Bir becerebilsek depremle birlikte yaşamayı, bir gerçekleştirebilsek sarsıntının en şiddetlisinin bile can kaybı olmaksızın atlatılabileceğini…
En önemlisi de o şiddete dayanabilecek yapıları hilesiz hurdasız inşa etmeyi…
Hayati önemdeki uyarıların bir kulaktan girip ötekinden çıkmasının önüne geçmeyi…
Geçen salı sabahı art arda gelen 7.7 ve 7.5 şiddetindeki sarsıntılar, umalım da gaflet uykusundan uyanmamız için göz ardı edilemeyecek bir uyarı olur.
Binlerce yurttaşımızın yaşamını yitirmesi, evsiz kalması, ağır kış koşullarında hayatta kalma mücadelesi vermesi, dumura uğramış beyinlerde olumlu etki yaratır.
Yaşanılan kentin deprem konusundaki özelliklerini bilmek de önemli.
Örneğin Başkent Ankara.
Bilimsel açıklamalar, Ankara il merkezi ve civarında büyük depremler üretecek fay hatlarının bulunmadığına işaret ediyor.
Kentin yüzde 8'lik kısmının 1. derece, yüzde 21'lik kısmının 2. derece, yüzde 32'lik kısmının 3. ve yüzde 38'lik kısmının 4. derece deprem bölgesi olduğu biliniyor.
Ankara ve çevresi için tehdit oluşturan en önemli fay hattının ise yaklaşık 100 km uzaktan geçen Kuzey Anadolu Fay Hattı olduğu belirtiliyor.
Yapılan araştırmalarda Ankara'nın zemin koşullarının zayıf olduğu, bunun da düşük şiddetli bir depremin, kentteki yapıları olduğundan daha şiddetli biçimde etkileyeceğine işaret ettiği ifade ediliyor.
Jeoloji mühendisleri, Ankara Ovası ve Çubuk Ovası'nın zemin koşulları bakımından risk taşıdığını, Kızılay, Sincan, Etimesgut, Yenimahalle, Çubuk gibi yerleşim bölgelerinin de riskli bölgeler arasında sayılabileceğini belirtiyor.
Olası bir depremde plansız yapılaşmadan en büyük zararı görecek semtlerin başında ise Demetevler'in yer alacağı ifade ediliyor.
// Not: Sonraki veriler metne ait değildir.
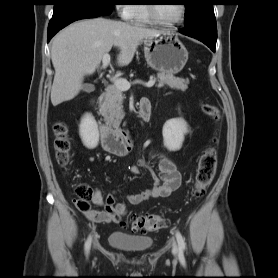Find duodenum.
<instances>
[{
    "label": "duodenum",
    "instance_id": "duodenum-1",
    "mask_svg": "<svg viewBox=\"0 0 278 278\" xmlns=\"http://www.w3.org/2000/svg\"><path fill=\"white\" fill-rule=\"evenodd\" d=\"M137 116L148 121L151 117V105L148 99H141L136 108ZM99 133L102 146L105 150L116 154L125 155L130 149V136L128 132L121 128H110L104 124H99Z\"/></svg>",
    "mask_w": 278,
    "mask_h": 278
}]
</instances>
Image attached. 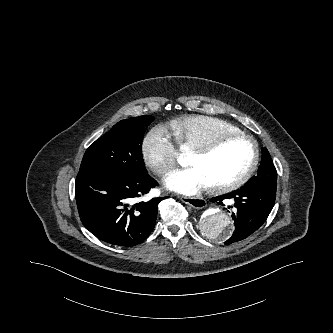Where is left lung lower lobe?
<instances>
[{"mask_svg":"<svg viewBox=\"0 0 333 333\" xmlns=\"http://www.w3.org/2000/svg\"><path fill=\"white\" fill-rule=\"evenodd\" d=\"M276 198V191L258 188H245L214 198V202L223 204V200H234L235 212L232 213L235 230L225 244L245 239L255 232L267 219ZM232 207V206H231Z\"/></svg>","mask_w":333,"mask_h":333,"instance_id":"obj_1","label":"left lung lower lobe"}]
</instances>
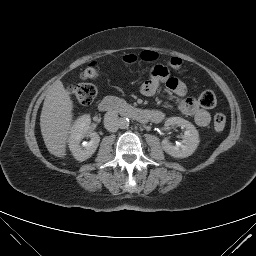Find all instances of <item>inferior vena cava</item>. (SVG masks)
Returning a JSON list of instances; mask_svg holds the SVG:
<instances>
[{
    "instance_id": "1",
    "label": "inferior vena cava",
    "mask_w": 256,
    "mask_h": 256,
    "mask_svg": "<svg viewBox=\"0 0 256 256\" xmlns=\"http://www.w3.org/2000/svg\"><path fill=\"white\" fill-rule=\"evenodd\" d=\"M120 118L115 112H107L104 116V126L109 132H116L119 128Z\"/></svg>"
}]
</instances>
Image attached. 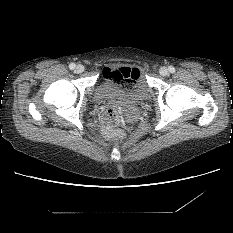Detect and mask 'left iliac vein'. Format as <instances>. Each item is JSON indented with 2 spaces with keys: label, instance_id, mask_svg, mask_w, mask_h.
<instances>
[{
  "label": "left iliac vein",
  "instance_id": "1",
  "mask_svg": "<svg viewBox=\"0 0 233 233\" xmlns=\"http://www.w3.org/2000/svg\"><path fill=\"white\" fill-rule=\"evenodd\" d=\"M159 73H160V75H162V76H166V75H168L169 71H168V69H167L166 67H161V68L159 69Z\"/></svg>",
  "mask_w": 233,
  "mask_h": 233
}]
</instances>
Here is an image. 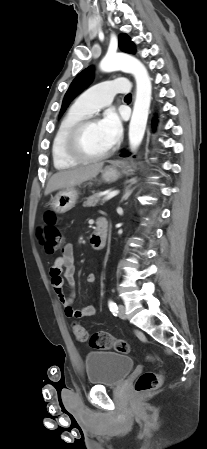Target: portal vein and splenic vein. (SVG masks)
<instances>
[{"label":"portal vein and splenic vein","instance_id":"18ae733b","mask_svg":"<svg viewBox=\"0 0 207 449\" xmlns=\"http://www.w3.org/2000/svg\"><path fill=\"white\" fill-rule=\"evenodd\" d=\"M118 193H119V191H113V192L107 194V195L104 197L103 200H104V201L110 200V199H112L113 197H115L116 195H118Z\"/></svg>","mask_w":207,"mask_h":449}]
</instances>
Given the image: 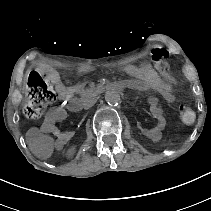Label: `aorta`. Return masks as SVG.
Instances as JSON below:
<instances>
[{
	"label": "aorta",
	"instance_id": "obj_1",
	"mask_svg": "<svg viewBox=\"0 0 211 211\" xmlns=\"http://www.w3.org/2000/svg\"><path fill=\"white\" fill-rule=\"evenodd\" d=\"M105 100L110 105H118L121 103L120 94L116 90H109L105 94Z\"/></svg>",
	"mask_w": 211,
	"mask_h": 211
}]
</instances>
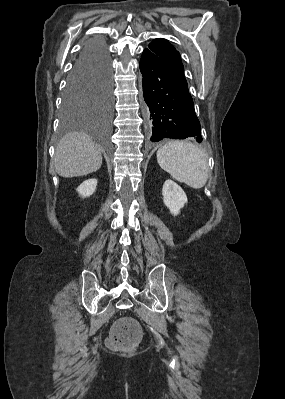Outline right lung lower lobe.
<instances>
[{
    "label": "right lung lower lobe",
    "instance_id": "right-lung-lower-lobe-1",
    "mask_svg": "<svg viewBox=\"0 0 285 399\" xmlns=\"http://www.w3.org/2000/svg\"><path fill=\"white\" fill-rule=\"evenodd\" d=\"M96 61L108 62L110 64L107 46L104 41L99 39L90 40L83 46L74 68Z\"/></svg>",
    "mask_w": 285,
    "mask_h": 399
}]
</instances>
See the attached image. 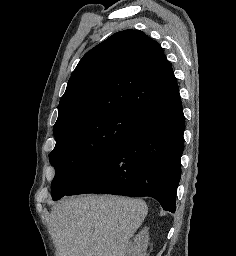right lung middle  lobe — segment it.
<instances>
[{
  "label": "right lung middle lobe",
  "mask_w": 236,
  "mask_h": 256,
  "mask_svg": "<svg viewBox=\"0 0 236 256\" xmlns=\"http://www.w3.org/2000/svg\"><path fill=\"white\" fill-rule=\"evenodd\" d=\"M128 112H114L74 123L54 133L50 153L55 167L52 198L58 200L77 185L140 122Z\"/></svg>",
  "instance_id": "right-lung-middle-lobe-1"
}]
</instances>
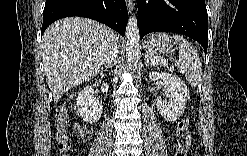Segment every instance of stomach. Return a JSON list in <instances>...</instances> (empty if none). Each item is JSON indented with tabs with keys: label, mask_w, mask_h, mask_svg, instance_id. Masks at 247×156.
Returning a JSON list of instances; mask_svg holds the SVG:
<instances>
[{
	"label": "stomach",
	"mask_w": 247,
	"mask_h": 156,
	"mask_svg": "<svg viewBox=\"0 0 247 156\" xmlns=\"http://www.w3.org/2000/svg\"><path fill=\"white\" fill-rule=\"evenodd\" d=\"M173 45L172 37L167 33H153L144 42V49L147 55L157 58L168 52Z\"/></svg>",
	"instance_id": "obj_1"
}]
</instances>
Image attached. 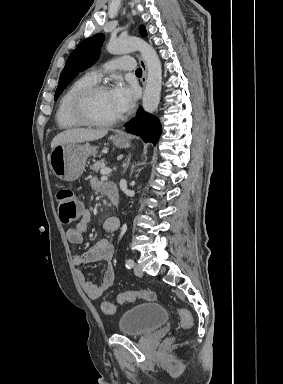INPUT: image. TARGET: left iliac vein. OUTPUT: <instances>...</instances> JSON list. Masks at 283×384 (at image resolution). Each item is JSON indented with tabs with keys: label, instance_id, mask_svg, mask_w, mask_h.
<instances>
[{
	"label": "left iliac vein",
	"instance_id": "4c4485c4",
	"mask_svg": "<svg viewBox=\"0 0 283 384\" xmlns=\"http://www.w3.org/2000/svg\"><path fill=\"white\" fill-rule=\"evenodd\" d=\"M134 274L138 277H142L143 276V271L141 269V267L138 265V264H135L134 266Z\"/></svg>",
	"mask_w": 283,
	"mask_h": 384
}]
</instances>
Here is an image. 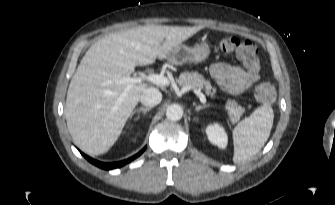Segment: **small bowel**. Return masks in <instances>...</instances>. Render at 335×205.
Masks as SVG:
<instances>
[{"label":"small bowel","mask_w":335,"mask_h":205,"mask_svg":"<svg viewBox=\"0 0 335 205\" xmlns=\"http://www.w3.org/2000/svg\"><path fill=\"white\" fill-rule=\"evenodd\" d=\"M209 71L219 87L232 95L245 92L260 79L257 71L245 70L238 65L224 62L212 64Z\"/></svg>","instance_id":"1"}]
</instances>
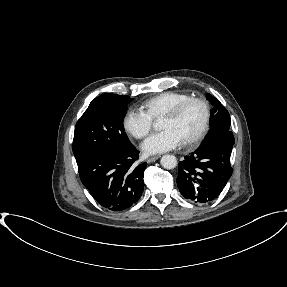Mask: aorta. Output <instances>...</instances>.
<instances>
[{
	"mask_svg": "<svg viewBox=\"0 0 287 287\" xmlns=\"http://www.w3.org/2000/svg\"><path fill=\"white\" fill-rule=\"evenodd\" d=\"M160 164L165 169H173L177 166V159L174 155H163Z\"/></svg>",
	"mask_w": 287,
	"mask_h": 287,
	"instance_id": "762f6f07",
	"label": "aorta"
}]
</instances>
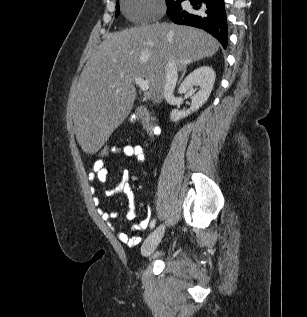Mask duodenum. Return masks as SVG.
I'll use <instances>...</instances> for the list:
<instances>
[{
    "mask_svg": "<svg viewBox=\"0 0 307 317\" xmlns=\"http://www.w3.org/2000/svg\"><path fill=\"white\" fill-rule=\"evenodd\" d=\"M137 114H138V116H139V118H140V120H141L142 123H143V122H146L147 124H148L149 122H152V123H153L152 118H151V115H150V113L147 111L146 108H144V107H139V108L137 109ZM153 124H154V123H153ZM142 127H143V126H142ZM143 128H144L146 134L148 135V137L153 138V137L155 136V134L152 132V131L155 129V125H153L152 127H149V126L147 125L146 127H143Z\"/></svg>",
    "mask_w": 307,
    "mask_h": 317,
    "instance_id": "1",
    "label": "duodenum"
}]
</instances>
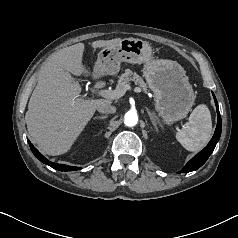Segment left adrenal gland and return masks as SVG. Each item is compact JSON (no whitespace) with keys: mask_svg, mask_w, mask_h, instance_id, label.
I'll return each instance as SVG.
<instances>
[{"mask_svg":"<svg viewBox=\"0 0 238 238\" xmlns=\"http://www.w3.org/2000/svg\"><path fill=\"white\" fill-rule=\"evenodd\" d=\"M147 113H148V115L150 116V120H151V122H152L154 128H155L156 130H158L157 123L159 124V121H158L157 116L155 115L154 112H151L149 109H147Z\"/></svg>","mask_w":238,"mask_h":238,"instance_id":"obj_1","label":"left adrenal gland"}]
</instances>
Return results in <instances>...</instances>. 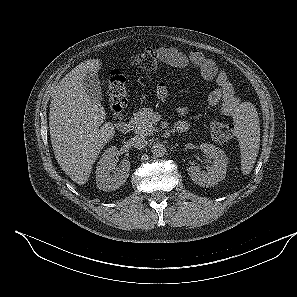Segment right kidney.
<instances>
[{"label":"right kidney","mask_w":297,"mask_h":297,"mask_svg":"<svg viewBox=\"0 0 297 297\" xmlns=\"http://www.w3.org/2000/svg\"><path fill=\"white\" fill-rule=\"evenodd\" d=\"M118 149L112 146L102 154L96 169V184L100 190L113 191L126 182L130 171V162L123 159L116 167L115 157Z\"/></svg>","instance_id":"obj_1"}]
</instances>
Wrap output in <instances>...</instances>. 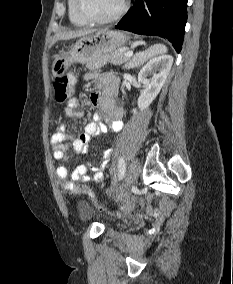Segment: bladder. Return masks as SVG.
<instances>
[{"label":"bladder","mask_w":233,"mask_h":284,"mask_svg":"<svg viewBox=\"0 0 233 284\" xmlns=\"http://www.w3.org/2000/svg\"><path fill=\"white\" fill-rule=\"evenodd\" d=\"M76 213L81 221H89L95 215L92 206L85 200H79L76 203Z\"/></svg>","instance_id":"31cf9c89"}]
</instances>
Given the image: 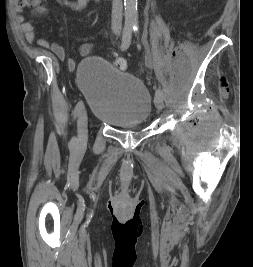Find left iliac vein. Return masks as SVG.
I'll return each mask as SVG.
<instances>
[{
  "instance_id": "1",
  "label": "left iliac vein",
  "mask_w": 253,
  "mask_h": 267,
  "mask_svg": "<svg viewBox=\"0 0 253 267\" xmlns=\"http://www.w3.org/2000/svg\"><path fill=\"white\" fill-rule=\"evenodd\" d=\"M164 98V93L155 96L154 104L158 110H162L164 108Z\"/></svg>"
}]
</instances>
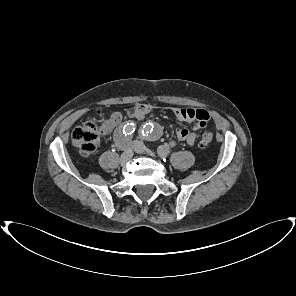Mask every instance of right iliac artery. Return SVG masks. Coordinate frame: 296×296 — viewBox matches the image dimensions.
Here are the masks:
<instances>
[{
    "mask_svg": "<svg viewBox=\"0 0 296 296\" xmlns=\"http://www.w3.org/2000/svg\"><path fill=\"white\" fill-rule=\"evenodd\" d=\"M136 126L134 123L122 125L116 134V144L120 149H125L129 144V139L134 133Z\"/></svg>",
    "mask_w": 296,
    "mask_h": 296,
    "instance_id": "82829eb1",
    "label": "right iliac artery"
}]
</instances>
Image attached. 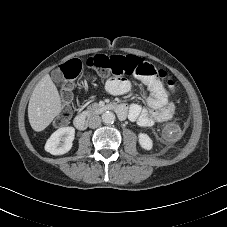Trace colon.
Wrapping results in <instances>:
<instances>
[{"mask_svg":"<svg viewBox=\"0 0 227 227\" xmlns=\"http://www.w3.org/2000/svg\"><path fill=\"white\" fill-rule=\"evenodd\" d=\"M86 64L91 69L102 75H132L153 79L165 78L166 73L162 69H158L150 63H147L140 58L127 55H103L97 54L87 59ZM82 69V63L78 59H72L65 63L61 68L63 83L61 87V97L65 104H68L72 98L74 91V79ZM167 86L170 89L175 88L173 80L167 81ZM72 115L71 109L67 106L61 115L56 119L55 124L58 127L65 125ZM184 131V128H182Z\"/></svg>","mask_w":227,"mask_h":227,"instance_id":"obj_1","label":"colon"}]
</instances>
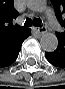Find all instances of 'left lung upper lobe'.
I'll use <instances>...</instances> for the list:
<instances>
[{"label":"left lung upper lobe","instance_id":"obj_1","mask_svg":"<svg viewBox=\"0 0 65 89\" xmlns=\"http://www.w3.org/2000/svg\"><path fill=\"white\" fill-rule=\"evenodd\" d=\"M52 1L55 5L56 15L58 19L61 20L62 26L65 28V0H52ZM57 34H65V31Z\"/></svg>","mask_w":65,"mask_h":89}]
</instances>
Bu semtte bulunan binaların çoğunun orta şiddetteki depremlerde bile risk taşıdığı kaydediliyor.
Ankara'nın pek çok bölgesinde dikey büyümenin giderek ağırlık kazandığı görülüyor.
Modern görünümlü, ancak yapı tekniğine uygunluğu kuşkulu birçok bina.